If you are thinking BIG DATA deals with “data which are big in nature”, then I have to say you are perfectly correct. But if your brain is limited to the database tables with 1000 rows to 100K rows; then I fear BIG DATA is something bigger and messier than this. Well, a formal definition on BIG DATA would go as:

Big data is a term applied to data sets both structured and unstructured, whose volume is more than the capacity of commonly used software tools to capture, manage, and process the data with usual database and software techniques within an acceptable time.

 Today, companies face a serious issue. They have access to lots and lots of data and they have no idea what to do with those data. An IBM survey shows that over half of the business leaders today realize that they don’t have access to insights they need to do their jobs. These data normally are generated from the log files, IM Chats, Facebook chats, emails, sensors, etc. These data are raw in nature and is something you won’t find in database table (row-column) format. It’s accumulated from the day to day activity from the work of each and every associate. Companies are trying to access these data store to derive some business intelligence and strategies. BIG DATA is not about relational database but of the data which has got no relations to each other.

 BIG DATA can be classified basically into three different categories based on data characteristics:

1.      VOLUME:

There is huge amount of data that are being stored in the world. In the year 2000, there is around 800,000 petabytes (1 PB = 1015 bytes) of data stored in the world. The volume of data is growing rapidly. Companies have no idea what to do and how to process these data. Twitter alone generates more than 7 petabytes of data everyday and Facebook generates around 10PB of data alone. This value is growing exponentially companies. Some Enterprises generate terabytes of data every hour of every day of the year. It won’t be wrong to think that we are drowning deep in the ocean of data. By 2020, it is expected to reach 35 zettabytes (1 ZB= 1021 bytes).

 2.       VARIETY:

With huge volume of data comes another problem i.e. Variety. With the onset of rapid technology usage, data is not only limited to just relational database, but it has grown to the raw un-structured and semi-structured data mainly coming from web pages, log files, emails, chats, etc. Traditional systems struggle to store and perform required analytics to gain intelligence because most of the information generated doesn’t lend itself to traditional database technologies.

 3.       VELOCITY:

Velocity is one characteristic of BIG DATA that deals with how fast a data is being stored and used for analytics. In BIG DATA terminology, we are looking at a volume and variety aspect also. So, thinking on the rate of arrival of data along with the volume and variety, is something a traditional database technology could hardly handle. As per the survey is concerned, around 2.9 million of emails are sent every second, 20 hrs of video is uploaded every minute in YouTube and around 50 million tweets per day in Twitter. So I think you can imagine the velocity of data come at you.

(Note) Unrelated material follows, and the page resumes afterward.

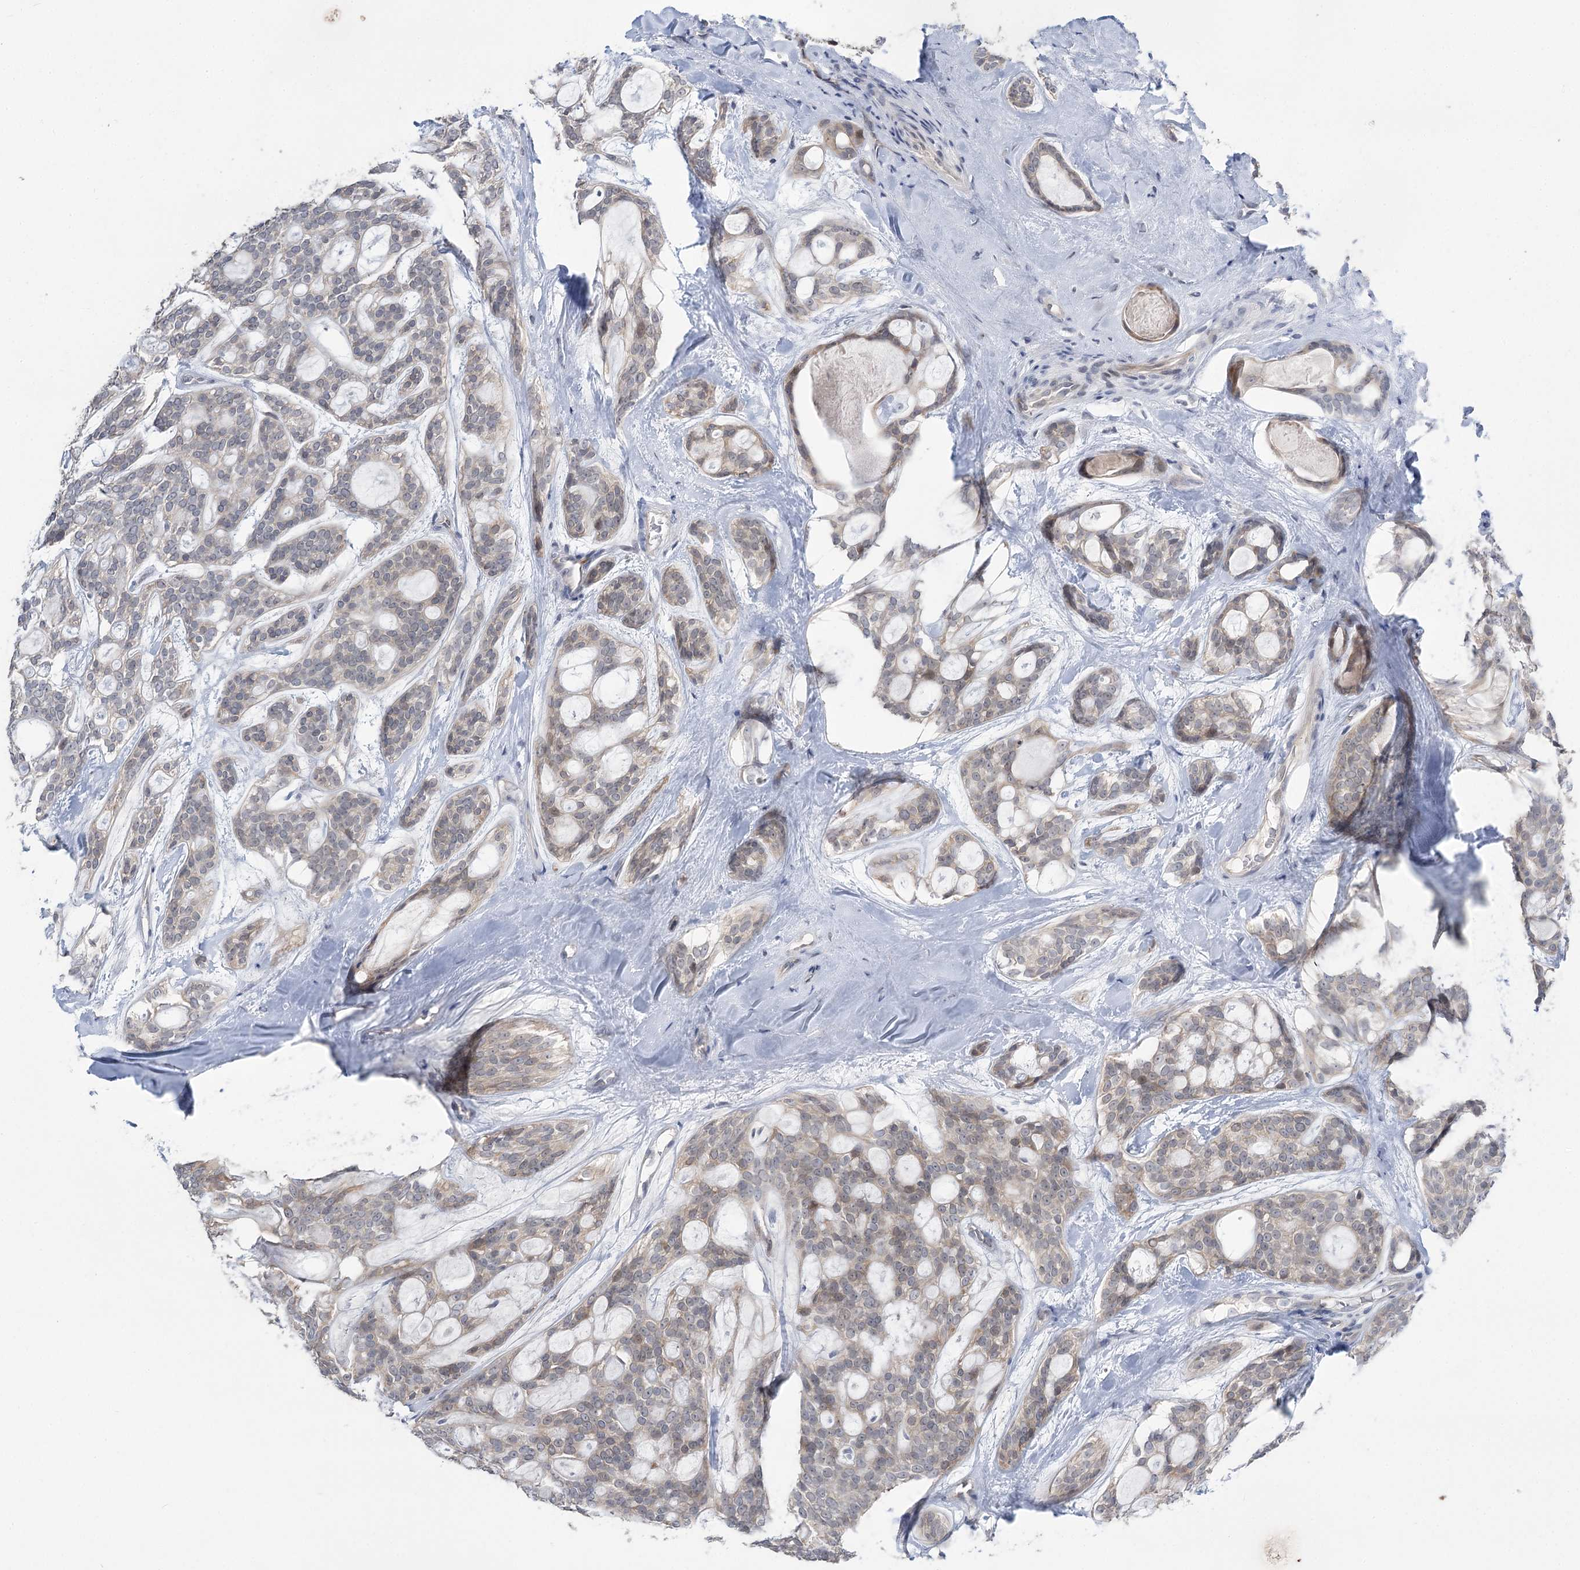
{"staining": {"intensity": "weak", "quantity": "<25%", "location": "cytoplasmic/membranous"}, "tissue": "head and neck cancer", "cell_type": "Tumor cells", "image_type": "cancer", "snomed": [{"axis": "morphology", "description": "Adenocarcinoma, NOS"}, {"axis": "topography", "description": "Head-Neck"}], "caption": "Tumor cells show no significant protein staining in adenocarcinoma (head and neck).", "gene": "PHYHIPL", "patient": {"sex": "male", "age": 66}}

There is also another characteristic of BIG DATA, which is VALUE. A value aspect of big data is something all companies are looking forward to. Unless you are able to derive some business intelligence and value of these data present, then there is no use of such data. In simple terms, Value deals with what the present unstructured raw data can get a meaningful statistics so that it can be useful in taking proper business decisions.

Companies are trying to extract all the information possible and derive better intelligence out of it and to gain a better understanding of the customers, marketplace and the business. Few technical solutions like HADOOP (which I will explain in my next blog), NoSQL, DKVS databases, etc. are combating BIG DATA problems.

For now all I could conclude is that the right use of BIG DATA will allow analysts to spot trends and give niche insights that help create value and innovation much faster than the conventional methods. It would also help in better meeting consumer demand and facilitating growth.